Zu wenig Ressourcen für den Kampf gegen Gewalt
Laut den Expert*innen des Europarates stehen für die Bekämpfung von Gewalt auf allen Ebenen zu wenig finanzielle und personelle Ressourcen zur Verfügung. Sie fordern die Behörden auf, die Finanzierung von Massnahmen zur Prävention und Bekämpfung von Gewalt – sowie von auf die Bekämpfung von Gewalt spezialisierten Organisationen und Angeboten – dauerhaft sicherzustellen. Um allen Betroffenen von Gewalt und ihren Kindern Schutz zu garantieren, müsse dringend auch eine angemessene und stabile Finanzierung von spezialisierten Unterkünften mit genügend Plätzen gewährleistet werden.
GREVIO fordert zudem die Einführung eines schweizweit standardisierten und gendersensiblen Verfahrens zur Risikobewertung und zum Sicherheitsmanagement e. Dieses solle systematisch in allen Fällen von Gewalt – einschliesslich Zwangsheirat, FGM/C und Sexualisierter Gewalt – angewendet werden, um die Hindernisse für die kantonsübergreifende Zusammenarbeit zu beseitigen.

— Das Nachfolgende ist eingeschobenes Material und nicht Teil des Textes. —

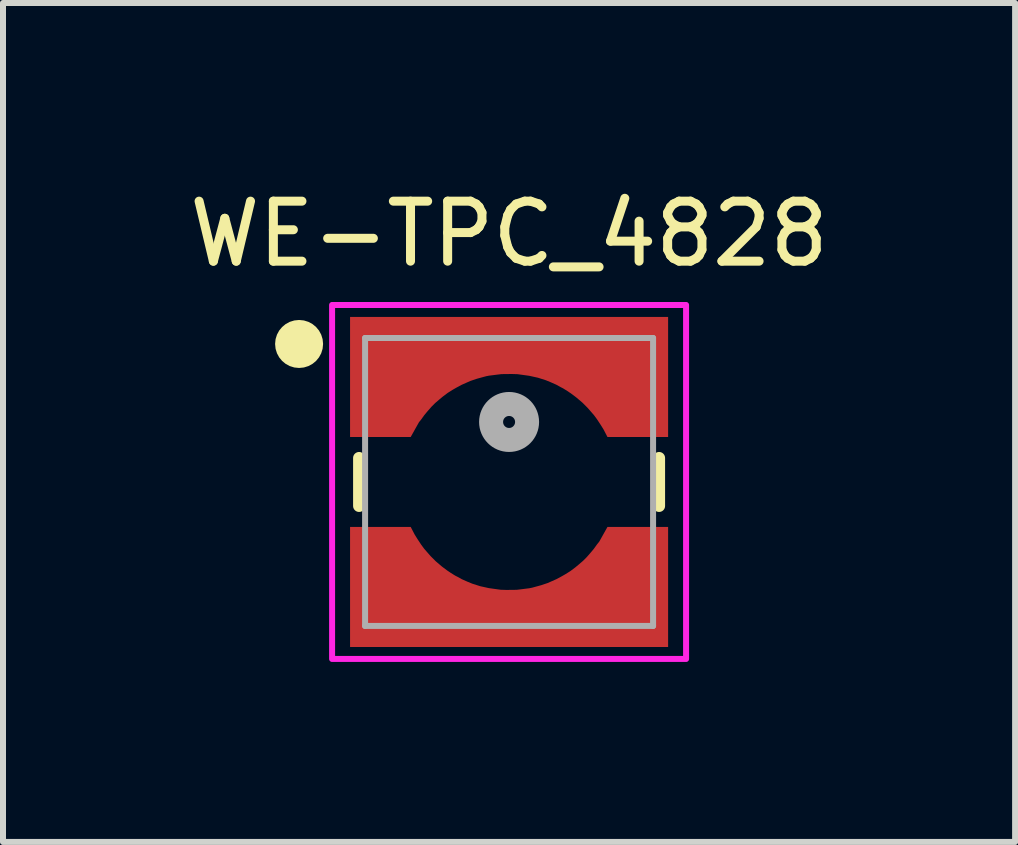
<source format=kicad_pcb>
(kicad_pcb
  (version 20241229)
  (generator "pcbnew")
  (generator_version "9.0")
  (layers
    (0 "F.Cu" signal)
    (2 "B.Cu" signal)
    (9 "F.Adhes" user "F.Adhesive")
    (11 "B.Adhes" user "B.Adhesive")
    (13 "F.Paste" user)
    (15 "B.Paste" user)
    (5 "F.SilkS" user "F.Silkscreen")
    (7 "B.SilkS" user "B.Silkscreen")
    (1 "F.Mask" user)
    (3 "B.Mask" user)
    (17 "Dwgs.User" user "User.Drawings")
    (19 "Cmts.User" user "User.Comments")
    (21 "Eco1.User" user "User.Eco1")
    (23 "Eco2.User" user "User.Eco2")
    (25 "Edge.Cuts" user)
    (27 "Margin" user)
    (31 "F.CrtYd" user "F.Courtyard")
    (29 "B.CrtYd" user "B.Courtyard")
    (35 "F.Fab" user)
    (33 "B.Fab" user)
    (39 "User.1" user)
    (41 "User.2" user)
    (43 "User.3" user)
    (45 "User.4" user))
  (footprint "WE-TPC_4828"
    (layer "F.Cu")
    (at 5.435 4.983)
    (property "Reference" "WE-TPC_4828" (at 0 -4.135 0) (layer "F.SilkS") (effects (font (size 1 1) (thickness 0.15))))
    (attr smd)
    (fp_poly (pts (xy -2.75 2.85) (xy -2.75 0.65) (xy -1.57 0.65) (xy -1.535 0.733) (xy -1.48 0.837) (xy -1.406 0.957) (xy -1.26 1.142) (xy -1.147 1.255) (xy -1.037 1.35) (xy -0.939 1.423) (xy -0.837 1.486) (xy -0.684 1.561) (xy -0.472 1.636) (xy -0.264 1.681) (xy -0.069 1.7) (xy 0.08 1.699) (xy 0.245 1.681) (xy 0.445 1.645) (xy 0.576 1.597) (xy 0.799 1.503) (xy 0.938 1.415) (xy 1.03 1.352) (xy 1.154 1.251) (xy 1.272 1.126) (xy 1.391 0.981) (xy 1.511 0.791) (xy 1.554 0.693) (xy 1.571 0.65) (xy 2.75 0.65) (xy 2.75 2.85)) (stroke (width 0.001) (type solid)) (fill yes) (layer "F.Mask"))
    (fp_poly (pts (xy 2.75 -2.85) (xy 2.75 -0.65) (xy 1.57 -0.65) (xy 1.535 -0.733) (xy 1.48 -0.837) (xy 1.406 -0.957) (xy 1.26 -1.142) (xy 1.147 -1.255) (xy 1.037 -1.35) (xy 0.939 -1.423) (xy 0.837 -1.486) (xy 0.684 -1.561) (xy 0.472 -1.636) (xy 0.264 -1.681) (xy 0.069 -1.7) (xy -0.08 -1.699) (xy -0.245 -1.681) (xy -0.445 -1.645) (xy -0.576 -1.597) (xy -0.799 -1.503) (xy -0.938 -1.415) (xy -1.03 -1.352) (xy -1.154 -1.251) (xy -1.272 -1.126) (xy -1.391 -0.981) (xy -1.511 -0.791) (xy -1.554 -0.693) (xy -1.571 -0.65) (xy -2.75 -0.65) (xy -2.75 -2.85)) (stroke (width 0.001) (type solid)) (fill yes) (layer "F.Mask"))
    (fp_line (start -2.5 -0.4) (end -2.5 0.4) (stroke (width 0.2) (type solid)) (layer "F.SilkS"))
    (fp_line (start 2.5 -0.4) (end 2.5 0.4) (stroke (width 0.2) (type solid)) (layer "F.SilkS"))
    (fp_circle (center -3.5 -2.3) (end -3.3 -2.3) (stroke (width 0.4) (type solid)) (fill no) (layer "F.SilkS"))
    (fp_poly (pts (xy -2.65 -0.75) (xy -1.64 -0.75) (xy -1.503 -0.995) (xy -1.463 -1.045) (xy -1.413 -1.115) (xy -1.363 -1.175) (xy -1.293 -1.255) (xy -1.233 -1.315) (xy -1.163 -1.375) (xy -1.103 -1.425) (xy -1.023 -1.485) (xy -0.942 -1.536) (xy -0.872 -1.576) (xy -0.79 -1.62) (xy -0.643 -1.685) (xy -0.536 -1.721) (xy -0.426 -1.751) (xy -0.423 -1.752) (xy -0.419 -1.753) (xy -0.415 -1.754) (xy -0.412 -1.755) (xy -0.408 -1.756) (xy -0.404 -1.757) (xy -0.4 -1.758) (xy -0.397 -1.759) (xy -0.393 -1.76) (xy -0.389 -1.761) (xy -0.385 -1.762) (xy -0.382 -1.763) (xy -0.378 -1.764) (xy -0.374 -1.765) (xy -0.37 -1.765) (xy -0.366 -1.766) (xy -0.362 -1.767) (xy -0.359 -1.768) (xy -0.355 -1.768) (xy -0.351 -1.769) (xy -0.347 -1.77) (xy -0.343 -1.771) (xy -0.34 -1.771) (xy -0.336 -1.772) (xy -0.332 -1.772) (xy -0.328 -1.773) (xy -0.324 -1.774) (xy -0.32 -1.774) (xy -0.316 -1.775) (xy -0.313 -1.775) (xy -0.218 -1.787) (xy -0.127 -1.798) (xy 0.045 -1.8) (xy 0.141 -1.797) (xy 0.336 -1.77) (xy 0.481 -1.738) (xy 0.613 -1.696) (xy 0.691 -1.664) (xy 0.786 -1.622) (xy 0.858 -1.582) (xy 0.898 -1.562) (xy 0.972 -1.516) (xy 1.033 -1.475) (xy 1.117 -1.412) (xy 1.223 -1.322) (xy 1.31 -1.235) (xy 1.416 -1.113) (xy 1.466 -1.045) (xy 1.524 -0.957) (xy 1.574 -0.877) (xy 1.64 -0.75) (xy 2.65 -0.75) (xy 2.65 -2.75) (xy -2.65 -2.75) (xy -2.65 -0.75)) (stroke (width 0.001) (type solid)) (fill yes) (layer "F.Paste"))
    (fp_poly (pts (xy 2.65 0.75) (xy 1.64 0.75) (xy 1.503 0.995) (xy 1.463 1.045) (xy 1.413 1.115) (xy 1.363 1.175) (xy 1.293 1.255) (xy 1.233 1.315) (xy 1.163 1.375) (xy 1.103 1.425) (xy 1.023 1.485) (xy 0.942 1.536) (xy 0.872 1.576) (xy 0.79 1.62) (xy 0.643 1.685) (xy 0.536 1.721) (xy 0.426 1.751) (xy 0.423 1.752) (xy 0.419 1.753) (xy 0.415 1.754) (xy 0.412 1.755) (xy 0.408 1.756) (xy 0.404 1.757) (xy 0.4 1.758) (xy 0.397 1.759) (xy 0.393 1.76) (xy 0.389 1.761) (xy 0.385 1.762) (xy 0.382 1.763) (xy 0.378 1.764) (xy 0.374 1.765) (xy 0.37 1.765) (xy 0.366 1.766) (xy 0.362 1.767) (xy 0.359 1.768) (xy 0.355 1.768) (xy 0.351 1.769) (xy 0.347 1.77) (xy 0.343 1.771) (xy 0.34 1.771) (xy 0.336 1.772) (xy 0.332 1.772) (xy 0.328 1.773) (xy 0.324 1.774) (xy 0.32 1.774) (xy 0.316 1.775) (xy 0.313 1.775) (xy 0.218 1.787) (xy 0.127 1.798) (xy -0.045 1.8) (xy -0.141 1.797) (xy -0.336 1.77) (xy -0.481 1.738) (xy -0.613 1.696) (xy -0.691 1.664) (xy -0.786 1.622) (xy -0.858 1.582) (xy -0.898 1.562) (xy -0.972 1.516) (xy -1.033 1.475) (xy -1.117 1.412) (xy -1.223 1.322) (xy -1.31 1.235) (xy -1.416 1.113) (xy -1.466 1.045) (xy -1.524 0.957) (xy -1.574 0.877) (xy -1.64 0.75) (xy -2.65 0.75) (xy -2.65 2.75) (xy 2.65 2.75) (xy 2.65 0.75)) (stroke (width 0.001) (type solid)) (fill yes) (layer "F.Paste"))
    (fp_poly (pts (xy 2.95 -2.95) (xy 2.95 2.95) (xy -2.95 2.95) (xy -2.95 -2.95)) (stroke (width 0.1) (type solid)) (fill no) (layer "F.CrtYd"))
    (fp_line (start -2.4 -2.4) (end 2.4 -2.4) (stroke (width 0.1) (type solid)) (layer "F.Fab"))
    (fp_line (start -2.4 2.4) (end -2.4 -2.4) (stroke (width 0.1) (type solid)) (layer "F.Fab"))
    (fp_line (start -2.4 2.4) (end 2.4 2.4) (stroke (width 0.1) (type solid)) (layer "F.Fab"))
    (fp_line (start 2.4 2.4) (end 2.4 -2.4) (stroke (width 0.1) (type solid)) (layer "F.Fab"))
    (fp_circle (center 0 -1) (end 0.1 -1) (stroke (width 0.4) (type solid)) (fill no) (layer "F.Fab"))
    (pad "1" smd custom (at 0 -2.3) (size 5.3 0.8) (layers "F.Cu") (options (anchor rect)) (primitives (gr_poly (pts (xy -2.65 1.55) (xy -1.64 1.55) (xy -1.503 1.305) (xy -1.463 1.255) (xy -1.413 1.185) (xy -1.363 1.125) (xy -1.293 1.045) (xy -1.233 0.985) (xy -1.163 0.925) (xy -1.103 0.875) (xy -1.023 0.815) (xy -0.942 0.764) (xy -0.872 0.724) (xy -0.79 0.68) (xy -0.643 0.615) (xy -0.536 0.579) (xy -0.426 0.549) (xy -0.423 0.548) (xy -0.419 0.547) (xy -0.415 0.546) (xy -0.412 0.545) (xy -0.408 0.544) (xy -0.404 0.543) (xy -0.4 0.542) (xy -0.397 0.541) (xy -0.393 0.54) (xy -0.389 0.539) (xy -0.385 0.538) (xy -0.382 0.537) (xy -0.378 0.536) (xy -0.374 0.535) (xy -0.37 0.535) (xy -0.366 0.534) (xy -0.362 0.533) (xy -0.359 0.532) (xy -0.355 0.532) (xy -0.351 0.531) (xy -0.347 0.53) (xy -0.343 0.529) (xy -0.34 0.529) (xy -0.336 0.528) (xy -0.332 0.528) (xy -0.328 0.527) (xy -0.324 0.526) (xy -0.32 0.526) (xy -0.316 0.525) (xy -0.313 0.525) (xy -0.218 0.513) (xy -0.127 0.502) (xy 0.045 0.5) (xy 0.141 0.503) (xy 0.336 0.53) (xy 0.481 0.562) (xy 0.613 0.604) (xy 0.691 0.636) (xy 0.786 0.678) (xy 0.858 0.718) (xy 0.898 0.738) (xy 0.972 0.784) (xy 1.033 0.825) (xy 1.117 0.888) (xy 1.223 0.978) (xy 1.31 1.065) (xy 1.416 1.187) (xy 1.466 1.255) (xy 1.524 1.343) (xy 1.574 1.423) (xy 1.64 1.55) (xy 2.65 1.55) (xy 2.65 -0.45) (xy -2.65 -0.45) (xy -2.65 1.55)) (width 0.001) (fill yes))))
    (pad "2" smd custom (at 0 2.3) (size 5.3 0.8) (layers "F.Cu") (options (anchor rect)) (primitives (gr_poly (pts (xy 2.65 -1.55) (xy 1.64 -1.55) (xy 1.503 -1.305) (xy 1.463 -1.255) (xy 1.413 -1.185) (xy 1.363 -1.125) (xy 1.293 -1.045) (xy 1.233 -0.985) (xy 1.163 -0.925) (xy 1.103 -0.875) (xy 1.023 -0.815) (xy 0.942 -0.764) (xy 0.872 -0.724) (xy 0.79 -0.68) (xy 0.643 -0.615) (xy 0.536 -0.579) (xy 0.426 -0.549) (xy 0.423 -0.548) (xy 0.419 -0.547) (xy 0.415 -0.546) (xy 0.412 -0.545) (xy 0.408 -0.544) (xy 0.404 -0.543) (xy 0.4 -0.542) (xy 0.397 -0.541) (xy 0.393 -0.54) (xy 0.389 -0.539) (xy 0.385 -0.538) (xy 0.382 -0.537) (xy 0.378 -0.536) (xy 0.374 -0.535) (xy 0.37 -0.535) (xy 0.366 -0.534) (xy 0.362 -0.533) (xy 0.359 -0.532) (xy 0.355 -0.532) (xy 0.351 -0.531) (xy 0.347 -0.53) (xy 0.343 -0.529) (xy 0.34 -0.529) (xy 0.336 -0.528) (xy 0.332 -0.528) (xy 0.328 -0.527) (xy 0.324 -0.526) (xy 0.32 -0.526) (xy 0.316 -0.525) (xy 0.313 -0.525) (xy 0.218 -0.513) (xy 0.127 -0.502) (xy -0.045 -0.5) (xy -0.141 -0.503) (xy -0.336 -0.53) (xy -0.481 -0.562) (xy -0.613 -0.604) (xy -0.691 -0.636) (xy -0.786 -0.678) (xy -0.858 -0.718) (xy -0.898 -0.738) (xy -0.972 -0.784) (xy -1.033 -0.825) (xy -1.117 -0.888) (xy -1.223 -0.978) (xy -1.31 -1.065) (xy -1.416 -1.187) (xy -1.466 -1.255) (xy -1.524 -1.343) (xy -1.574 -1.423) (xy -1.64 -1.55) (xy -2.65 -1.55) (xy -2.65 0.45) (xy 2.65 0.45) (xy 2.65 -1.55)) (width 0.001) (fill yes)))))
  (gr_rect
    (start -3 -3)
    (end 13.869 10.983)
    (stroke (width 0.1) (type default))
    (fill no)
    (layer "Edge.Cuts")))
</source>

Lückenhafter Schutz für intersektional diskriminierte Personen
Die Schweiz bietet insbesondere intersektional diskriminierten und von Gewalt betroffenen Personen keinen ausreichenden Schutz. Dazu gehören Menschen mit Behinderungen, LGBTQIA+-Personen , Menschen auf der Flucht sowie alte Menschen. Die Expert*innen des Europarates fordern die Behörden deshalb auf, das Opferhilfegesetz zu überarbeiten. Insbesondere müssten Migrant*innen und Menschen auf der Flucht rechtlich besser vor Gewalt geschützt werden. Auch Brava fordert eine Verbesserung der Situation von Betroffenen von Gewalt mit Tatort im Ausland oder von gewaltbetroffenen Migrant*innen deren Aufenthaltsstatus von der Ehe abhängt. Die Angst um den Verlust des Aufenthaltsstatus könne nämlich dazu beitragen, dass Betroffene in einer gewaltvollen Ehe verbleiben, weshalb der Zugang zu einer unabhängigen Aufenthaltsgenehmigung dringend notwendig sei (Art. 50 AIG). Ausserdem fordern die Expert*innen des Europarates die Schweiz auf, die Zustimmungslösung «Nur Ja heisst Ja» in das Sexualstrafrecht aufzunehmen. Darüber hinaus sollen die Behörden Massnahmen ergreifen, damit die Sicherheit der von Gewalt betroffenen Personen und ihrer Kinder bei der Festlegung und Ausübung des Sorge- und Besuchsrechts berücksichtigt und vorrangig behandelt wird.
«GREVIO bestätigt, was wir in der Praxis erleben: Die Schweiz hat grosse Defizite bei der Bekämpfung von Gewalt und beim Schutz von Gewaltbetroffenen», sagt Simone Eggler vom Netzwerk Istanbul-Konvention und Brava, «jetzt müssen endlich substanzielle und nachhaltige Gelder gesprochen werden, damit alle Gewaltbetroffenen wirklich unterstützt und geschützt werden können».
GREVIO bestätigt die Forderungen der Zivilgesellschaft und fordert Bund, Kantone und Gemeinden zu einer umgehenden Umsetzung der Empfehlungen auf, um allen gefährdeten Gruppen Schutz vor Gewalt garantieren zu können.